A Microscopic Traffic Model to Investigate the Effect of Connected Autonomous Vehicles at Bottlenecks and the Impact of Cyberattacks

Bottlenecks reduce both traffic safety and efficiency, resulting in congestion and collisions. The introduction of connected autonomous vehicles (CAVs) has had a significant impact on road networks and can improve traffic efficiency at bottlenecks. This paper proposes a microscopic traffic model to investigate CAV behavior at bottlenecks and examine the effect of cyberattacks. The model is developed using data collected from a roadside sensor node. It is implemented in MATLAB using the Euler scheme to simulate a platoon of vehicles on a circular road of length 1 km. The performance is compared with the intelligent driver (ID) model. The results obtained indicate that the road capacity with the proposed model is 1.4 times higher than with the ID model. Further, the proposed model results in nearly constant speeds with small variations, which is realistic. Conversely, the ID model produces large speed variations that are unrealistic.
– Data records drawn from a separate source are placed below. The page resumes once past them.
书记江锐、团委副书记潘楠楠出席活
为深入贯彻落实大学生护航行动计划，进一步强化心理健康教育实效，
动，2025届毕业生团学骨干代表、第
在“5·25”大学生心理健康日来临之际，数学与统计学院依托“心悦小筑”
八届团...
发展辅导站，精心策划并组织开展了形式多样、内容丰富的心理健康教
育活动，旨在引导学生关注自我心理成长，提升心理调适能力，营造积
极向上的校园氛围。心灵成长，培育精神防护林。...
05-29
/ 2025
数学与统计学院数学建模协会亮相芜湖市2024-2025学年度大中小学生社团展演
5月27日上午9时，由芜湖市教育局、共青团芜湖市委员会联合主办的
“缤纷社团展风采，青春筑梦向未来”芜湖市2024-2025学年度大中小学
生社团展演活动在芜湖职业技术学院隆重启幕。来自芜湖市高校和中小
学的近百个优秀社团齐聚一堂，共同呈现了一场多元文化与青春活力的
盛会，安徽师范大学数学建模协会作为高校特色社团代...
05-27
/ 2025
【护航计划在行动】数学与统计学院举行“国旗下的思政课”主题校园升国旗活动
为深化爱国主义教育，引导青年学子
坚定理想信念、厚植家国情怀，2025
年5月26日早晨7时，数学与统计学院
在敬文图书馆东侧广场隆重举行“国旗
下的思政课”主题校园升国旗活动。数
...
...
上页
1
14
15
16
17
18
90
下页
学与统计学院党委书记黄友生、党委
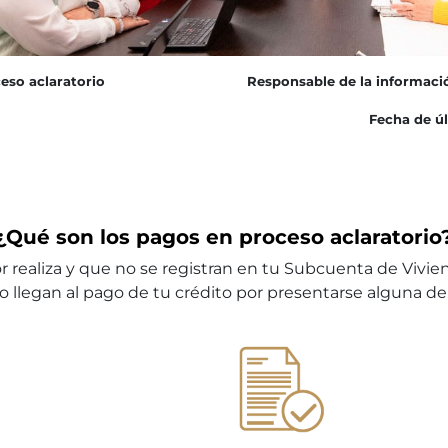
eso aclaratorio
Responsable de la informaci
Fecha de úl
¿Qué son los pagos en proceso aclaratorio
realiza y que no se registran en tu Subcuenta de Vivien
 llegan al pago de tu crédito por presentarse alguna de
In addition, the proposed model results in less acceleration and deceleration, which leads to lower vehicle emissions and pollution. The efficiency is better than with the ID model due to CAV communication and coordination, so queues dissipate faster. The traffic flow with the proposed model increases as the density decreases, which is consistent with traffic dynamics. It is also shown that the proposed model can characterize CAV behavior under cyberattacks that cause disruptions in the data. Thus, it can be employed for traffic control and forecasting when bottleneck conditions exist and there is malicious behavior.